Her secret? Volunteer for just about everything.
"A normal person wouldn't be able to live on my income. I can because I'm a saver," says Gerstein, a retiree who lives in Delray Beach, Fla., with her dog, Bogart. "Everything I do is free."
If it's February or May, Gerstein is volunteering at the Delray Beach International Tennis Championships, a tournament where some of the biggest pros compete. "I get to see great tennis, and they give me breakfast and lunch every day," Gerstein says.
She helps out at the Downtown Boca Film Festival, usually in April, when she's also busy at the Palm Beach International Film Festival. "I get to see all the movies," she says.
If it's October, she's ushering at the Chris Evert/Raymond James Pro-Celebrity Tennis Classic. In December, she's dividing her time between ushering at the Nutcracker ballet, working at Palm Beach County's Jewish Film Festival and helping out at the Chamber of Commerce, which hosts holiday events and provides her with lunch every day for about three weeks, not to mention discounts at local venues.

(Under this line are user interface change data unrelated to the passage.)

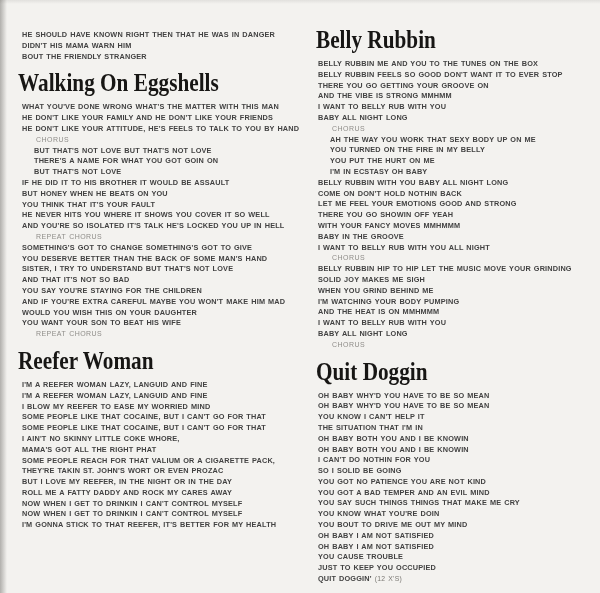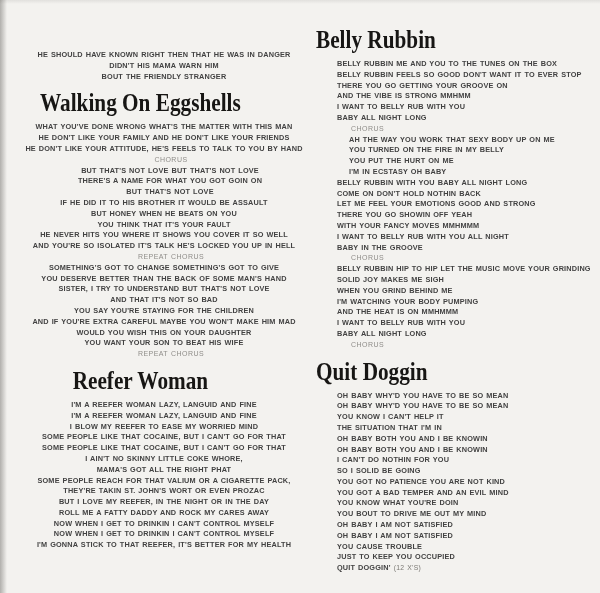--- a/index.html
+++ b/index.html
@@ -14,34 +14,34 @@
     position: absolute; left: 0; top: 0; bottom: 0; width: 7px;
     background: linear-gradient(90deg, rgba(70,68,64,0.38), rgba(70,68,64,0));
     pointer-events: none;
   }
   .edge-top {
     position: absolute; left: 0; top: 0; right: 0; height: 4px;
     background: linear-gradient(180deg, rgba(70,68,64,0.10), rgba(70,68,64,0));
     pointer-events: none;
   }
   .col { position: absolute; }
-  .col-left  { left: 18px; top: 50px;  width: 288px; text-align: center; }
+  .col-left  { left: 18px; top: 30px;  width: 288px; }
   .col-right { left: 316px; top: 27px; width: 282px; }
 
   .line {
     font-size: 7.3px;
     font-weight: 700;
     letter-spacing: 0.18px;
     word-spacing: 0.7px;
     line-height: 10.8px;
     color: #424242;
     white-space: nowrap;
     padding-left: 4px;
   }
-  .col-right .line { padding-left: 2px; margin-left: 19px; }
+  .col-right .line { padding-left: 2px; }
   .line.indent { padding-left: 16px; }
   .col-right .line.indent { padding-left: 14px; }
   .line.label {
     padding-left: 18px;
     color: #8f8d89;
     font-weight: 400;
     font-size: 7px;
     letter-spacing: 0.45px;
   }
   .col-right .line.label { padding-left: 16px; }
@@ -142,22 +142,22 @@
           <div class="line label">CHORUS</div>
           <div class="line indent">AH THE WAY YOU WORK THAT SEXY BODY UP ON ME</div>
           <div class="line indent">YOU TURNED ON THE FIRE IN MY BELLY</div>
           <div class="line indent">YOU PUT THE HURT ON ME</div>
           <div class="line indent">I'M IN ECSTASY OH BABY</div>
           <div class="line">BELLY RUBBIN WITH YOU BABY ALL NIGHT LONG</div>
           <div class="line">COME ON DON'T HOLD NOTHIN BACK</div>
           <div class="line">LET ME FEEL YOUR EMOTIONS GOOD AND STRONG</div>
           <div class="line">THERE YOU GO SHOWIN OFF YEAH</div>
           <div class="line">WITH YOUR FANCY MOVES MMHMMM</div>
+          <div class="line">BABY IN THE GROOVE</div>
           <div class="line">I WANT TO BELLY RUB WITH YOU ALL NIGHT</div>
-          <div class="line">BABY IN THE GROOVE</div>
           <div class="line label">CHORUS</div>
           <div class="line">BELLY RUBBIN HIP TO HIP LET THE MUSIC MOVE YOUR GRINDING</div>
           <div class="line">SOLID JOY MAKES ME SIGH</div>
           <div class="line">WHEN YOU GRIND BEHIND ME</div>
           <div class="line">I'M WATCHING YOUR BODY PUMPING</div>
           <div class="line">AND THE HEAT IS ON MMHMMM</div>
           <div class="line">I WANT TO BELLY RUB WITH YOU</div>
           <div class="line">BABY ALL NIGHT LONG</div>
           <div class="line label">CHORUS</div>
         </div>
@@ -169,20 +169,21 @@
           <div class="line">OH BABY WHY'D YOU HAVE TO BE SO MEAN</div>
           <div class="line">OH BABY WHY'D YOU HAVE TO BE SO MEAN</div>
           <div class="line">YOU KNOW I CAN'T HELP IT</div>
           <div class="line">THE SITUATION THAT I'M IN</div>
           <div class="line">OH BABY BOTH YOU AND I BE KNOWIN</div>
           <div class="line">OH BABY BOTH YOU AND I BE KNOWIN</div>
           <div class="line">I CAN'T DO NOTHIN FOR YOU</div>
           <div class="line">SO I SOLID BE GOING</div>
           <div class="line">YOU GOT NO PATIENCE YOU ARE NOT KIND</div>
           <div class="line">YOU GOT A BAD TEMPER AND AN EVIL MIND</div>
+          <div class="line">YOU SAY SUCH THINGS THINGS THAT MAKE ME CRY</div>
           <div class="line">YOU KNOW WHAT YOU'RE DOIN</div>
           <div class="line">YOU BOUT TO DRIVE ME OUT MY MIND</div>
           <div class="line">OH BABY I AM NOT SATISFIED</div>
           <div class="line">OH BABY I AM NOT SATISFIED</div>
           <div class="line">YOU CAUSE TROUBLE</div>
           <div class="line">JUST TO KEEP YOU OCCUPIED</div>
           <div class="line">QUIT DOGGIN'<span class="suffix">(12 X'S)</span></div>
         </div>
     </section>
   </div>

In between, she volunteers at a community center that shows movies Sunday mornings and hosts a critique afterward. There's also Lynn University in nearby Boca Raton, where she volunteers for numerous events, including shows, concerts and lectures. When most theaters close in the summer, she takes in concerts in the park. In her downtime, she scours local newspapers for art gallery openings or receptions that serve wine and cheese.
"This is my social life," says Gerstein, who estimates that she spends up to 70 percent of her time volunteering.